In 1973, Murray left academia for activities associated with the Episcopal Church. He became an ordained priest in 1977, among the first generation of women priests. Murray struggled in her adult life with issues related to her sexual and gender identity, describing herself as having an “inverted sex instinct”. She had a brief, annulled marriage to a man and several deep relationships with women. In her younger years, she occasionally had passed as a teenage boy. A number of scholars, including a 2017 biographer, have retroactively classified her as transgender. In addition to her legal and advocacy work, Murray published two well-reviewed autobiographies and a volume of poetry. Her volume of poetry, Dark Testament, was republished in 2018.

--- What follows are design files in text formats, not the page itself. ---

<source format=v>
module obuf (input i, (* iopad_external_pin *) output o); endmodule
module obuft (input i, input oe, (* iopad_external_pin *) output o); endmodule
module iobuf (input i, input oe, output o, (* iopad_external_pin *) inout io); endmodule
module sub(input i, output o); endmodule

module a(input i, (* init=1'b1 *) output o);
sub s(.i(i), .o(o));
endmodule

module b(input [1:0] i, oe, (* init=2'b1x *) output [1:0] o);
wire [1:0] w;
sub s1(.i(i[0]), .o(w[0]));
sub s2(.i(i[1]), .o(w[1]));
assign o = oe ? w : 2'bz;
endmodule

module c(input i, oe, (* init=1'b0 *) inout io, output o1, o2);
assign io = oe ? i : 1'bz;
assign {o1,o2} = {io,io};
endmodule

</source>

Murray wore her hair short and preferred pants to skirts; due to her slight build, there was a time in her life when she was often able to pass as a teenage boy. In her twenties, she shortened her name from Pauline to the more androgynous Pauli. At the time of her arrest for the bus segregation protest in 1940, she gave her name as “Oliver” to the arresting officers. Murray pursued hormone treatments in the 1940s to correct what she saw as a personal imbalance and even requested abdominal surgery to test if she had “submerged” male sex organs. Writing about Murray’s understanding of their gender, Rosalind Rosenberg, author of Jane Crow: The Life of Pauli Murray, categorized Murray as a transgender man. When asked about her understanding of Murray’s gender in a 2017 interview with the African American Intellectual History Society, Rosenberg states, “(During Pauli’s early life) These were years when the term transgender did not exist and there was no social movement to support or help make sense of the trans experience. Murray’s papers helped me to understand how her struggle with gender identity shaped her life as a civil rights pioneer, legal scholar, and feminist.” In an interview with HuffPost Queer Voices, Dr. Brittney Cooper agreed on the matter “Murray prefered androgynous dress, had a short hairstyle and may have identified as a transgender male today … but lacked the language to do so at the time.

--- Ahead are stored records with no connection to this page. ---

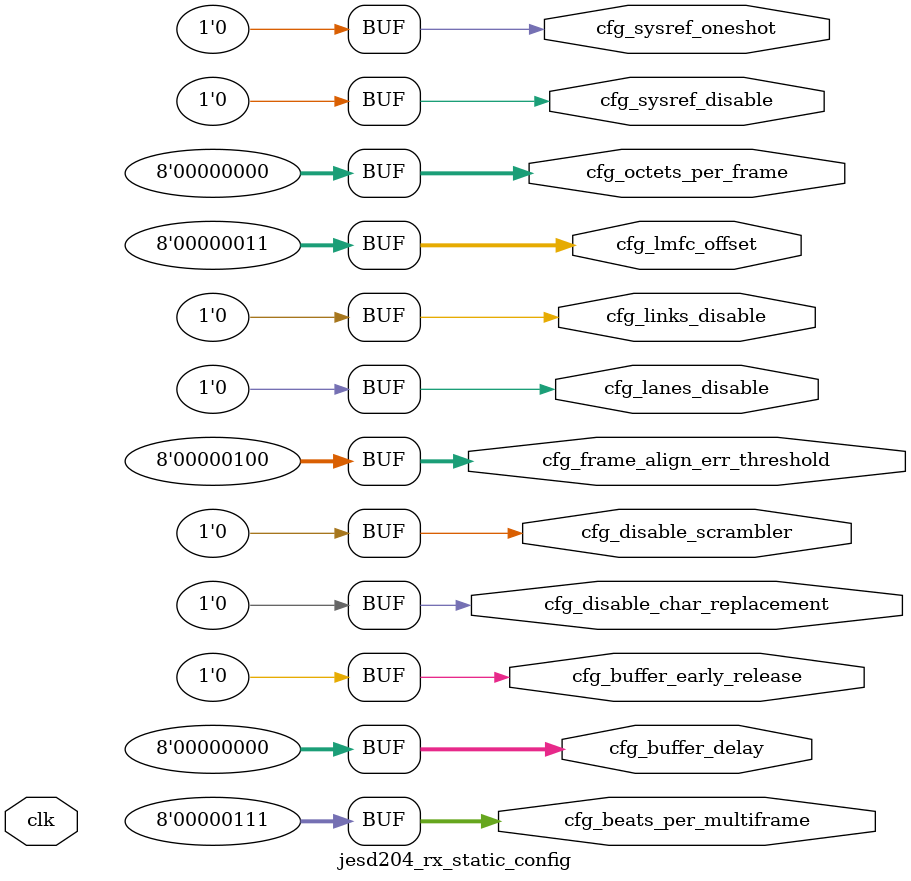
<source format=v>
module jesd204_rx_static_config(	// file.cleaned.mlir:2:3
  input        clk,	// file.cleaned.mlir:2:42
  output       cfg_lanes_disable,	// file.cleaned.mlir:2:57
               cfg_links_disable,	// file.cleaned.mlir:2:85
  output [7:0] cfg_beats_per_multiframe,	// file.cleaned.mlir:2:113
               cfg_octets_per_frame,	// file.cleaned.mlir:2:148
               cfg_lmfc_offset,	// file.cleaned.mlir:2:179
  output       cfg_sysref_oneshot,	// file.cleaned.mlir:2:205
               cfg_sysref_disable,	// file.cleaned.mlir:2:234
  output [7:0] cfg_buffer_delay,	// file.cleaned.mlir:2:263
  output       cfg_buffer_early_release,	// file.cleaned.mlir:2:290
               cfg_disable_scrambler,	// file.cleaned.mlir:2:325
               cfg_disable_char_replacement,	// file.cleaned.mlir:2:357
  output [7:0] cfg_frame_align_err_threshold	// file.cleaned.mlir:2:396
);

  assign cfg_lanes_disable = 1'h0;	// file.cleaned.mlir:4:14, :8:5
  assign cfg_links_disable = 1'h0;	// file.cleaned.mlir:4:14, :8:5
  assign cfg_beats_per_multiframe = 8'h7;	// file.cleaned.mlir:5:14, :8:5
  assign cfg_octets_per_frame = 8'h0;	// file.cleaned.mlir:6:14, :8:5
  assign cfg_lmfc_offset = 8'h3;	// file.cleaned.mlir:7:14, :8:5
  assign cfg_sysref_oneshot = 1'h0;	// file.cleaned.mlir:4:14, :8:5
  assign cfg_sysref_disable = 1'h0;	// file.cleaned.mlir:4:14, :8:5
  assign cfg_buffer_delay = 8'h0;	// file.cleaned.mlir:6:14, :8:5
  assign cfg_buffer_early_release = 1'h0;	// file.cleaned.mlir:4:14, :8:5
  assign cfg_disable_scrambler = 1'h0;	// file.cleaned.mlir:4:14, :8:5
  assign cfg_disable_char_replacement = 1'h0;	// file.cleaned.mlir:4:14, :8:5
  assign cfg_frame_align_err_threshold = 8'h4;	// file.cleaned.mlir:3:14, :8:5
endmodule


</source>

On July 1, 1985, Pauli Murray died of pancreatic cancer in the house she owned with lifelong friend, Maida Springer Kemp, in Pittsburgh, Pennsylvania.

In 2012 the General Convention of the Episcopal Church voted to honor Murray as one of its Holy Women, Holy Men, to be commemorated on July 1, the anniversary of her death, along with fellow writer Harriet Beecher Stowe. Bishop Michael Curry of the Diocese of North Carolina said this recognition honors “people whose lives have exemplified what it means to follow in the footsteps of Jesus and make a difference in the world.”

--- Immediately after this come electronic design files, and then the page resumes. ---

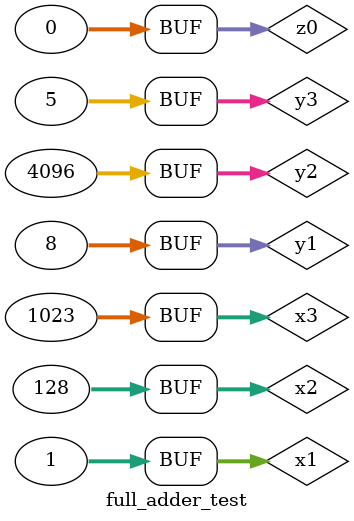
<source format=v>
module ADD_4 //(x,y,cin,sum);
  ( input [31:0] x,
    input [31:0] y,
    input c_in, 
  output  c_out,
  output [31:0] sum);
  
  
   //always @ (x or y or c_in) begin
    assign {c_out, sum} = x + y + c_in;
  
endmodule
//multiplier for 2 bits
module MUL_4( input [1:0] x, y,
             output [1:0] cout, z );
  assign {cout, z} = x * y;
endmodule
//multiplier for 32 bits
module MUL_32( input [31:0] x, y,
              output [31:0] cout, z );
  assign {cout, z} = x * y;
endmodule
//fused multiply add for 32 bits
module FMA_32( input [31:0] x,y,z,
              output [31:0] out );
  wire [31:0] p_co,prod;
  wire s_co, s_cin;
  assign s_cin = 0;
  
  MUL_32 m(x,y,p_co,prod);
  ADD_4  s(prod,z,s_cin,s_co,out);
  
endmodule
//an example
//module full_adder(carry,sum,x,y,z);

	//input  x,y,z;
	//output wire carry,sum;
	//assign {carry,sum}=x+y+z;
//endmodule


  
           
//horner's algorithm for 
//x = (5, 128, 1023)
//y = (6, 4096, 5)

module Horn_32(input [31:0] x1,x2,x3,
               input [31:0] y1,y2,y3,
               input [31:0] z0,
               output [31:0] out);
  
  //reg [31:0] coeff;
  wire [31:0] z1,z2;
 // integer i;
  
  //assign z0 =0;
  //assign z1 = x1*y1;
  //assign z2 = z1 + x2*y2;
 // assign out = z2 + x3*y3;
    
  FMA_32 t1(x1,y1,z0,z1);
  FMA_32 t2(x2,y2,z1,z2);
  FMA_32 t3(x3,y3,z2,out);
  
  //always@(coeff)begin
  //  for ( i=1; i<=32;i++)
  //   out(32-i) = out*()+coeff[i];
 // end
  
           
endmodule 



//test_bench for the FMA and horner's algorithm...

module full_adder_test();

    //reg [31:0] x,y,z, sum,temp_v;
  //reg [31:0] x,y,z,prod,temp_v;
  reg [31:0] x1,x2,x3,y1,y2,y3,z0,out;
	//reg cout, cin,temp;
  
  //ADD_4 m1(x,y,cin,temp, temp_v );
 // ADD_4 m2(temp_v,z,temp,cout,sum);
  //FMA_32 p1(x,y,z,prod);
  
  Horn_32 p1(x1,x2,x3,y1,y2,y3,z2,out);
	initial begin
      $dumpfile("dump.vcd"); $dumpvars;

      // x=4'h0;   y=4'h0;   cin=4'h0;
     // #5 x = 4'h0; y = 4'h1; cin=4'h0;
     // #5 x = 4'ha; y = 4'h3; cin=4'h0;
     // #5 x = 4'ha; y = 4'h9; cin=4'h0;
     // #5 x = 32'hffffffff; y = 4'ha; cin = 0;
     // #20 x = 0; y = 0; cin = 0;
      
      //x=0;y=0;z=0;
     // #5 x=32'h000000ff; y=32'h00000ff0; z=32'h00000400;
      //#20 x = 0;
      
      x1=0;x2=0;x3=0; y1=0;y2=0;y3=0;z0=0;
      #5 x1 = 32'h00000005; x2=32'h00000080; x3 = 32'h000003ff; y1=32'h00000006; y2=32'h00001000; 		             y3=32'h000000005; z0=32'h0;
      #20 x1 = 32'd1; y1=32'd8; 


	end

endmodule

</source>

In 2015 the National Turst for Historic Preservation designated the childhood home of Murray (on Carroll Street in Durham, North Carolina’s West End neighborhood) as a National Treasure.

In April 2016,Yale University announced that it had selected Murray as the namesake of one of two new residential colleges (Pauli Murray College) to be completed in 2017; the other was to be named after Benjamin Franklin.

In December 2016 the Pauli Murray Family Home was designated as a National Historic Landmark by the US Department of Interior. In 2018 Murray was chosen by the National Women’s History Project as one of its honorees for Women’s History Month in the United States.

Also in 2018, Murray was made a permanent part of the Episcopal Church’s calendar of saints (she is commemorated on July 1). Thurgood Marshall and Florence Li Tim-Oi were also added permanently to the calendar.